Podziemski, the 19th pick in the 2023 draft, played his way into the rotation as a rookie, supplanting Klay Thompson. After a slow start to his second season, he turned it on in a secondary role after the Butler trade. His versatility as a 6-foot-5-inch guard, his basketball IQ and his willingness to grind make him valuable. But the Warriors might need more from him. He looked overwhelmed for most of these playoffs, the first of his career, raising questions about whether he is a potent enough scorer to warrant his role.


“That’s a big part of playoff experience,” Kerr said, “understanding you have to keep firing and stay aggressive.”
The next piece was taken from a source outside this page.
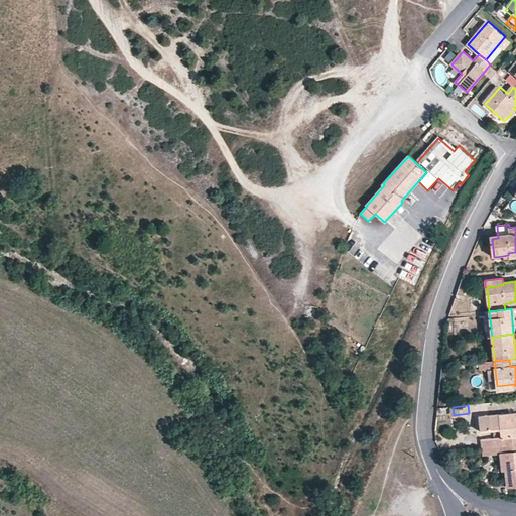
[(515,419),(502,421),(502,416),(481,419),(482,432),(495,431),(496,439),(482,440),(483,448),(507,446),(515,444),(515,419)]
Golden State opted to keep him last offseason instead of cashing in his noteworthy value on the trade market. Several teams called with appealing offers, league sources said. They were told no.


But the need for offensive punch was magnified this postseason. Some in the organization who landed on the side of exploring Podziemski’s value see a need for more of a Jordan Poole-type of playmaker: a confident shooter and offensive creator who can share in the playmaking load with Curry and Butler. The two veterans will require rest and management next season.


But Podziemski is 22, set to make $3.6 million next season and laden with intangibles. That makes him worth keeping, especially if he grows more confident offensively. But it also makes him valuable around the league.


Do they use him as one of the few commodities they possess, or continue his development while he is on a team-friendly deal?


“I would hope our young players take yet another leap,” Lacob said. He added: “Our drafts were not bad at all. These guys are very young. They’ve had to fit into a very difficult situation with experienced players. It’s not like they can just go out and put up numbers. So I think we’ve drafted very well. We’ve got some good young players.”


The backbone of the organization remains what it has been for more than a decade. Kerr and Dunleavy are expected to remain in place. Butler is the new costar. Green is expected to remain. Then the ecosystem still operates around Curry, who will enter his 17th NBA season in October.


“I have a great coach and I have a great GM,” Lacob said. “I have no problems with anything in respect to them. Mike made a fantastic trade. Before we made that trade, we were one game under .500 and it didn’t look like we were going anywhere. We won a first-round series against a very good up-and-coming team with a lot of athleticism and size. I thought it was a hell of a win. Got us pretty tired probably for this series, and maybe that was just too much to overcome.”